Avec la destruction de ses silos et une dépendance quasi totale aux importations, le Liban multiplie les initiatives pour garantir son approvisionnement en blé. Entre don irakien, prêt de la Banque mondiale et réunions logistiques, l’enjeu est vital: assurer le pain sur toutes les tables libanaises.
Le Liban, déjà fragilisé par une crise économique inédite, fait face depuis plusieurs années à une problématique vitale: la sécurisation de son approvisionnement en blé. La destruction des silos du port de Beyrouth lors de l’explosion du 4 août 2020 a non seulement anéanti une infrastructure stratégique, mais a aussi mis en évidence la vulnérabilité alimentaire d’un pays largement dépendant des importations. Dans ce contexte, chaque cargaison, chaque accord international et chaque initiative logistique deviennent des maillons essentiels d’une chaîne de survie.

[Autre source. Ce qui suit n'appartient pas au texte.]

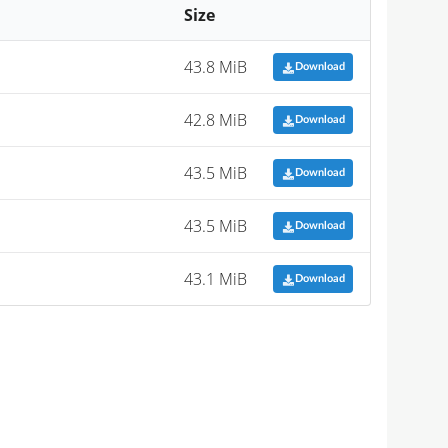
Size
43.8 MiB
Download
42.8 MiB
Download
43.5 MiB
Download
43.5 MiB
Download
43.1 MiB
Download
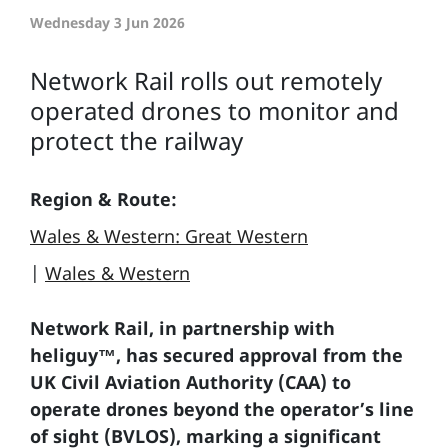
Wednesday 3 Jun 2026
Network Rail rolls out remotely
operated drones to monitor and
protect the railway
Region & Route:
Wales & Western: Great Western
|
Wales & Western
Network Rail, in partnership with
heliguy™, has secured approval from the
UK Civil Aviation Authority (CAA) to
operate drones beyond the operator’s line
of sight (BVLOS), marking a significant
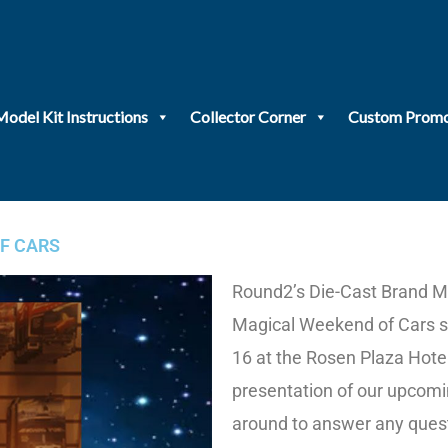
Model Kit Instructions
Collector Corner
Custom Promo
F CARS
Round2’s Die-Cast Brand Ma
Magical Weekend of Cars sh
16 at the Rosen Plaza Hotel
presentation of our upcomin
around to answer any quest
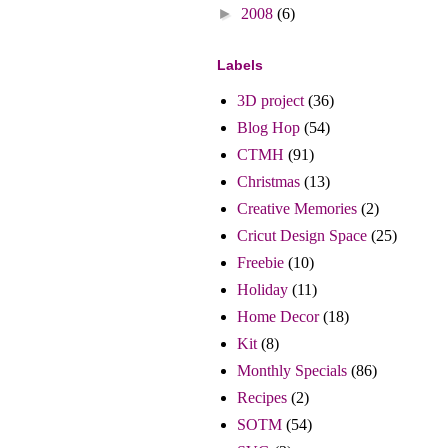
►
2008
(6)
Labels
3D project
(36)
Blog Hop
(54)
CTMH
(91)
Christmas
(13)
Creative Memories
(2)
Cricut Design Space
(25)
Freebie
(10)
Holiday
(11)
Home Decor
(18)
Kit
(8)
Monthly Specials
(86)
Recipes
(2)
SOTM
(54)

Le ministre de l’Économie et du Commerce, Amer Bssat, s’est réuni cette semaine avec une délégation du Programme alimentaire mondial (PAM) et des représentants de la Sécurité de l’État pour faire le point sur un don irakien de blé. L’objectif de cette réunion était de coordonner les étapes logistiques nécessaires afin que les cargaisons parviennent à Beyrouth dans les délais les plus rapides et les conditions optimales.
Selon les informations disponibles au ministère de l’Économie, cette aide fait partie d’un accord de coopération bilatérale en cours de discussion depuis plus d’un an entre Beyrouth et Bagdad. Une délégation libanaise se rendra d’ailleurs en Irak mardi prochain pour finaliser non seulement les accords liés au blé, mais également d’autres dossiers économiques et de coopération.

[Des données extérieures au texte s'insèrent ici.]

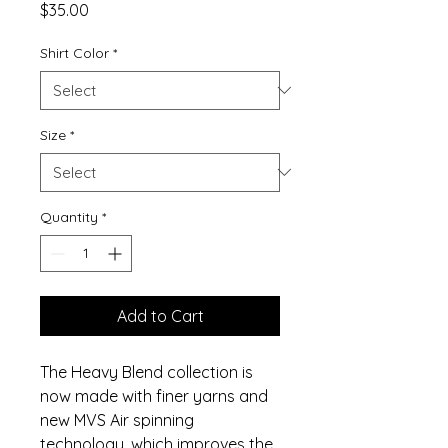
Price
$35.00
Shirt Color
*
Size
*
Quantity
*
Add to Cart
The Heavy Blend collection is
now made with finer yarns and
new MVS Air spinning
technology, which improves the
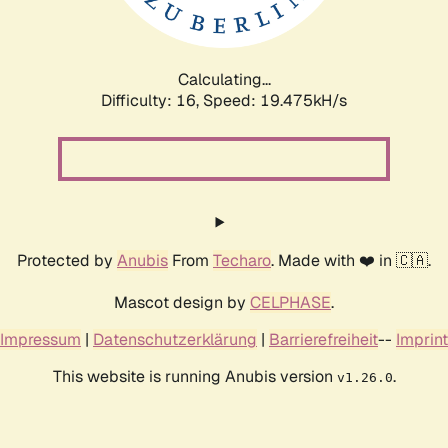
Calculating...
Difficulty: 16,
Speed: 19.475kH/s
Protected by
Anubis
From
Techaro
. Made with ❤️ in 🇨🇦.
Mascot design by
CELPHASE
.
Impressum
|
Datenschutzerklärung
|
Barrierefreiheit
--
Imprint
This website is running Anubis version
.
v1.26.0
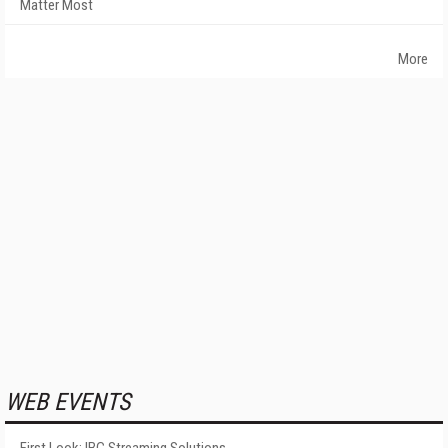
Matter Most
More
WEB EVENTS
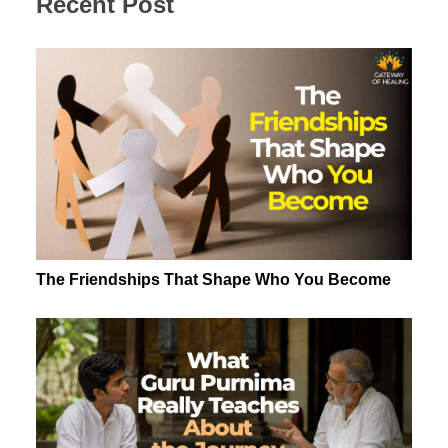
Recent Post
The Friendships That Shape Who You Become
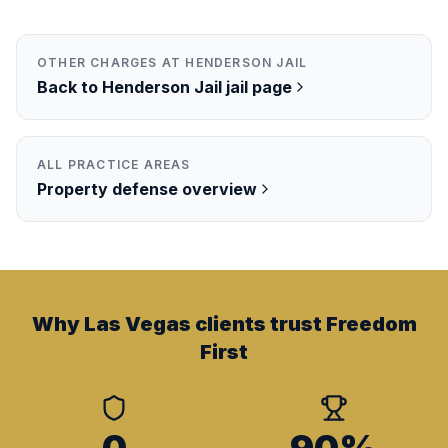
OTHER CHARGES AT
HENDERSON JAIL
Back to
Henderson Jail
jail page
ALL PRACTICE AREAS
Property
defense overview
Why Las Vegas clients trust Freedom
First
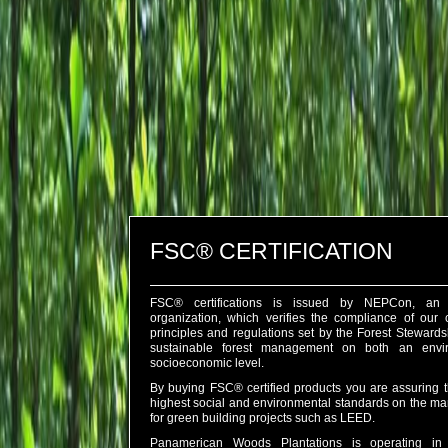
FSC® CERTIFICATION
FSC® certifications is issued by NEPCon, an 
organization, which verifies the compliance of our
principles and regulations set by the Forest Steward
sustainable forest management on both an envi
socioeconomic level.
By buying FSC® certified products you are assuring th
highest social and environmental standards on the ma
for green building projects such as LEED.
Panamerican Woods Plantations is operating in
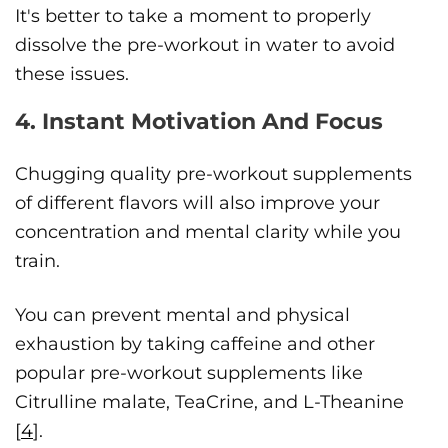
It's better to take a moment to properly
dissolve the pre-workout in water to avoid
these issues.
4. Instant Motivation And Focus
Chugging quality pre-workout supplements
of different flavors will also improve your
concentration and mental clarity while you
train.
You can prevent mental and physical
exhaustion by taking caffeine and other
popular pre-workout supplements like
Citrulline malate, TeaCrine, and L-Theanine
[
4
].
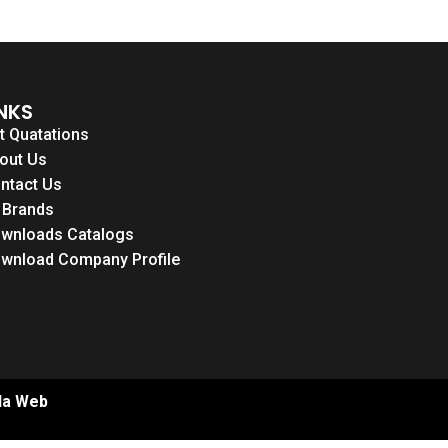
INKS
t Quatations
out Us
ntact Us
l Brands
wnloads Catalogs
wnload Company Profile
la Web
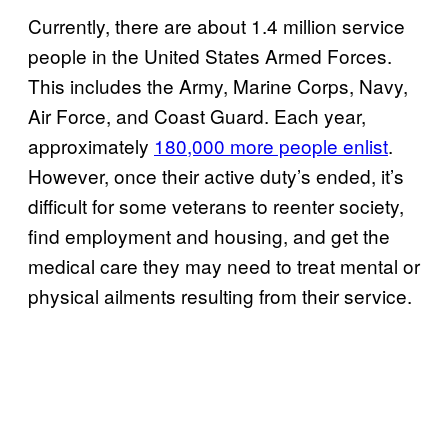
Currently, there are about 1.4 million service
people in the United States Armed Forces.
This includes the Army, Marine Corps, Navy,
Air Force, and Coast Guard. Each year,
approximately
180,000 more people enlist
.
However, once their active duty’s ended, it’s
difficult for some veterans to reenter society,
find employment and housing, and get the
medical care they may need to treat mental or
physical ailments resulting from their service.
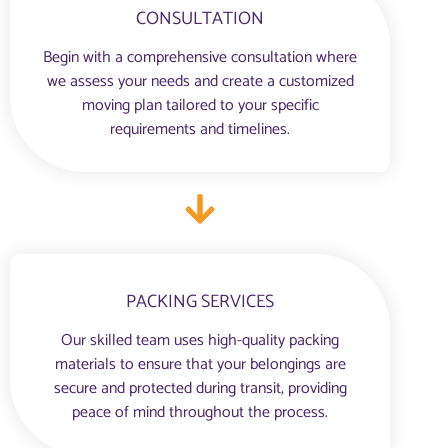
CONSULTATION
Begin with a comprehensive consultation where
we assess your needs and create a customized
moving plan tailored to your specific
requirements and timelines.
PACKING SERVICES
Our skilled team uses high-quality packing
materials to ensure that your belongings are
secure and protected during transit, providing
peace of mind throughout the process.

Le don irakien représente plus qu’une simple aide alimentaire: il offrira au Liban un répit logistique et financier. Les volumes exacts ne sont pas encore confirmés, mais selon des sources proches du ministère de l’Économie, il s’agirait de cargaisons permettant de couvrir plusieurs semaines de consommation nationale.
Cette initiative s’inscrit dans un partenariat régional plus large, l’Irak souhaitant renforcer ses liens économiques avec le Liban. Pour Beyrouth, c’est une opportunité d’alléger la pression immédiate sur ses finances publiques et de sécuriser l’approvisionnement d’un produit aussi sensible que le blé.
Malgré ces aides, la situation reste préoccupante. La consommation annuelle de blé au Liban est estimée à près de 600.000 tonnes, alors que la production locale reste marginale et couvre à peine 10% des besoins. Autrement dit, le pays demeure dépendant à 90% des importations.
Des stocks précaires après la destruction des silos
Avant 2020, le Liban disposait d’une capacité de stockage de 120.000 tonnes de blé grâce aux silos du port de Beyrouth, construits dans les années 1960. Ces infrastructures permettaient de couvrir un à trois mois de consommation nationale, selon les volumes importés.
Aujourd’hui, cette capacité a disparu. Le pays ne dispose plus que d’entrepôts privés, éparpillés entre le port de Tripoli, celui de Saïda et quelques installations dans la Békaa. Résultat: le Liban vit quasiment au jour le jour, avec des stocks couvrant rarement plus de deux mois. Cette situation accroît la dépendance aux cargaisons ponctuelles et expose le pays aux fluctuations des prix mondiaux et aux tensions géopolitiques.
En mai 2022, face au risque imminent de pénurie, la Banque mondiale a accordé au Liban un prêt de 150 millions de dollars pour financer les importations de blé pendant neuf mois. L’objectif était double: assurer la continuité de l’approvisionnement et stabiliser le prix du pain, denrée de base pour les Libanais.
Cependant, cette mesure n’était qu’un pansement temporaire. Les fonds ont permis de garantir des cargaisons et d’éviter une rupture immédiate, mais sans résoudre la question structurelle du stockage. L’absence d’infrastructures publiques expose le pays aux interruptions logistiques et aux chocs des marchés internationaux.
Sans silos, sans stratégie agricole nationale ambitieuse et sans réforme logistique, chaque cargaison, qu’elle soit financée par un prêt, une donation ou une opération commerciale, n’est qu’un sursis.
Mais au-delà de la gestion quotidienne, le Liban devra tôt ou tard prendre une décision stratégique: reconstruire ses silos, moderniser ses infrastructures et investir dans sa production locale.
Parce que si un pays sans pain ne meurt pas immédiatement de faim, il risque bien de s’effondrer socialement. Et dans un Liban déjà fragilisé, le blé n’est pas seulement une denrée: c’est un enjeu de stabilité nationale.